• Task objective:
If a line in the records below contains the word "gerakan", return that line.

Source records
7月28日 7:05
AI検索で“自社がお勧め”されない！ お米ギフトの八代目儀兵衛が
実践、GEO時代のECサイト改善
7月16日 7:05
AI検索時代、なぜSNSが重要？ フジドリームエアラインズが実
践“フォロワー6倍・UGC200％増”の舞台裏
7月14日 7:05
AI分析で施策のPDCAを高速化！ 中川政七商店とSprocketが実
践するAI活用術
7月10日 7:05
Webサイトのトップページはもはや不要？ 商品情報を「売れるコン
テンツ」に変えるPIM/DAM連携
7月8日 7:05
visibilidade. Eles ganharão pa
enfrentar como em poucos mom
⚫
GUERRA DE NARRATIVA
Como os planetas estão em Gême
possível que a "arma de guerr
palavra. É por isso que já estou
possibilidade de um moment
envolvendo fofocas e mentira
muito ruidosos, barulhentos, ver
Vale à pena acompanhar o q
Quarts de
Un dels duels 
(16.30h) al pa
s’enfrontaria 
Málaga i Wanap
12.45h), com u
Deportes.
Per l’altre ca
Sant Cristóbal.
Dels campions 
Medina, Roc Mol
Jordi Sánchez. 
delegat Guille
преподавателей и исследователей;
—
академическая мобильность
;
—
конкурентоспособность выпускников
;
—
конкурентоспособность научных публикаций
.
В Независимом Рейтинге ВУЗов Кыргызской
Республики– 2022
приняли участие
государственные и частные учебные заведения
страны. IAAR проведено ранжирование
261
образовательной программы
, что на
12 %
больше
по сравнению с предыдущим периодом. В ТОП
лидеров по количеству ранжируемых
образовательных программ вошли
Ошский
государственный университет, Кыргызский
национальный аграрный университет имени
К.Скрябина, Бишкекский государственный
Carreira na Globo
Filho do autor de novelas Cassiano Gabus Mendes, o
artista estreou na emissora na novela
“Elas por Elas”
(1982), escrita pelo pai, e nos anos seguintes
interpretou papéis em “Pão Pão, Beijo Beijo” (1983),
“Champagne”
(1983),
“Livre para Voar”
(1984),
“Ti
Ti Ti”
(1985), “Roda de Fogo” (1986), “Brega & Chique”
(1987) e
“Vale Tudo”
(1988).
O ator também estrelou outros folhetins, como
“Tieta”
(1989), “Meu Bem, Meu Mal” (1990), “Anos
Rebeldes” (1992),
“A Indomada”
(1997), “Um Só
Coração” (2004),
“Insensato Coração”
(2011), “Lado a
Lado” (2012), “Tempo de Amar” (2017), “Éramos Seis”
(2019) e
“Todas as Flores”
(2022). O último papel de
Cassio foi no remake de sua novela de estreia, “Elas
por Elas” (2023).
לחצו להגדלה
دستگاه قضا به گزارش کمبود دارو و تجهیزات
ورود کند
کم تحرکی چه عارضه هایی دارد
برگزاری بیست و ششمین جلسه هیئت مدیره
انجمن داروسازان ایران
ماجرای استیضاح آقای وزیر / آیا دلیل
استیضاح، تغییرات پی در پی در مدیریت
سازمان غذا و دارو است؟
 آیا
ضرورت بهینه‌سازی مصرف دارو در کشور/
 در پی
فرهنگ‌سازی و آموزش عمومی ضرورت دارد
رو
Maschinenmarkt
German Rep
---
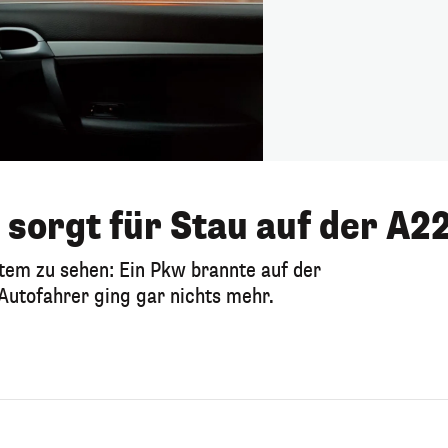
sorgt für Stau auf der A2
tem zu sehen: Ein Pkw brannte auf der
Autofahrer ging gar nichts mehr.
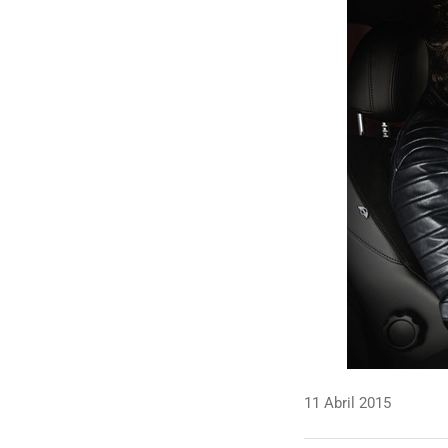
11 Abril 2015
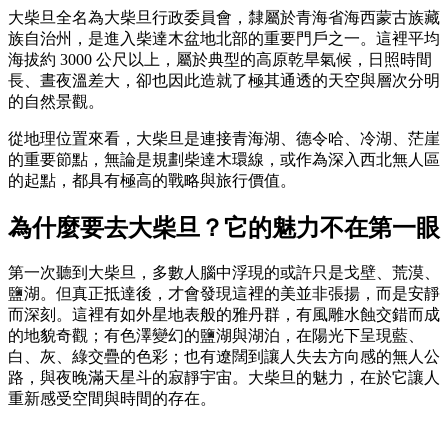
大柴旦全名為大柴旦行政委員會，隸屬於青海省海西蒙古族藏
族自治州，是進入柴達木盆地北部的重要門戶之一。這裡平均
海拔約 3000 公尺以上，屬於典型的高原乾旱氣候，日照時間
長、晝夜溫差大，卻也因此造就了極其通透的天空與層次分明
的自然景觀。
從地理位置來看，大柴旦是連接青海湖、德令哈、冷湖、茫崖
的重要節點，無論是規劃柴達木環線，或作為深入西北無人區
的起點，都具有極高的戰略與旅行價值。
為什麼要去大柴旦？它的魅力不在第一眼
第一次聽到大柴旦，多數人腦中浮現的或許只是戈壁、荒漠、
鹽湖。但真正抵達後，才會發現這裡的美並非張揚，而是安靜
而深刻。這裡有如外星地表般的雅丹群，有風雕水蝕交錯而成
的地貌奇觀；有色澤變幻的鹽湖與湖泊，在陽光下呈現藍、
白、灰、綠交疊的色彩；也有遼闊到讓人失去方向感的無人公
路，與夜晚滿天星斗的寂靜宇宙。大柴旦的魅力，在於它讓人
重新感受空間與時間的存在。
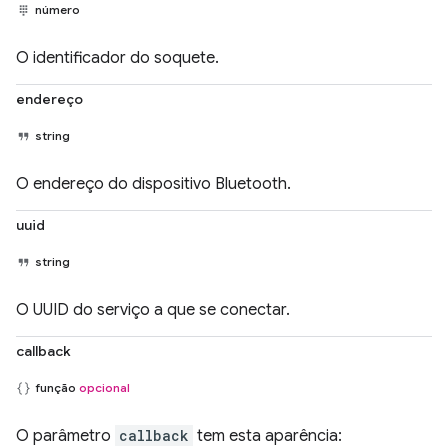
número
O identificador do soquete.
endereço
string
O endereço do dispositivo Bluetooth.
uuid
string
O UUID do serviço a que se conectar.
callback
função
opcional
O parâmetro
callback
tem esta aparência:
--
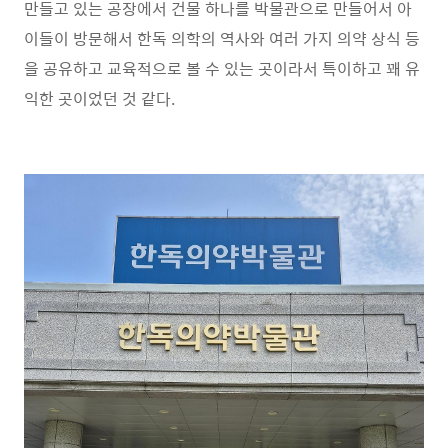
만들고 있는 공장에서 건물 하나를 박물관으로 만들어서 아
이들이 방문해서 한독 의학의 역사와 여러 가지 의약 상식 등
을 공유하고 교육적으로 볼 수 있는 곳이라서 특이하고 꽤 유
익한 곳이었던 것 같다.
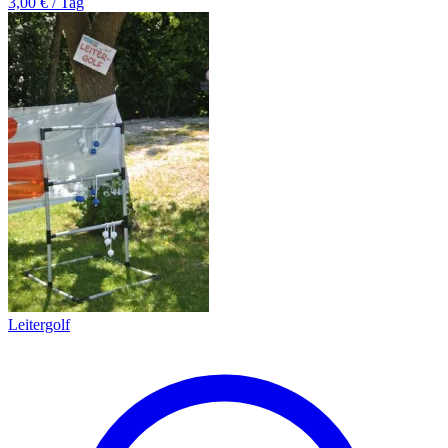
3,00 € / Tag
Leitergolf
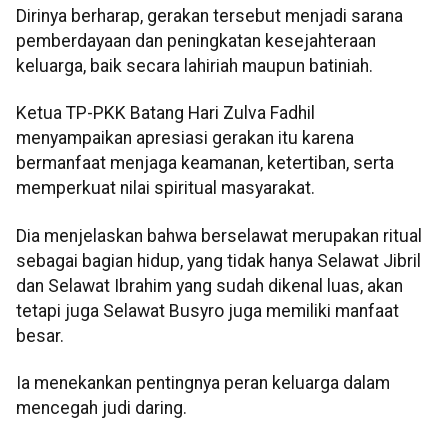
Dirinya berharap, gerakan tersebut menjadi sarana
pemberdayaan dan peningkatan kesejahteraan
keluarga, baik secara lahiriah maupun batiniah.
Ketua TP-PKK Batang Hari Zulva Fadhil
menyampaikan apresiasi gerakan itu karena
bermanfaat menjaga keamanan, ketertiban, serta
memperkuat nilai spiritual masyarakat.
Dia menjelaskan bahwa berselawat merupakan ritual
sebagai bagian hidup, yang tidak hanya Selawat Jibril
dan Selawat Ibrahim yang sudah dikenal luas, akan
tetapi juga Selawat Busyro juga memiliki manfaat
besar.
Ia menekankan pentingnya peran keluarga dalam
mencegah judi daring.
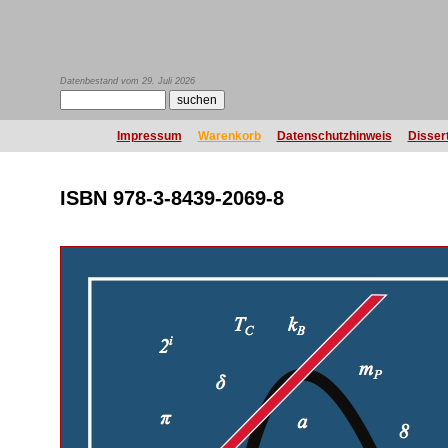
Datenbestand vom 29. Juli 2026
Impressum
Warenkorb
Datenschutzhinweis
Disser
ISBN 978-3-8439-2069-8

• Answer to the problem:
Dirinya berharap, gerakan tersebut menjadi sarana
menyampaikan apresiasi gerakan itu karena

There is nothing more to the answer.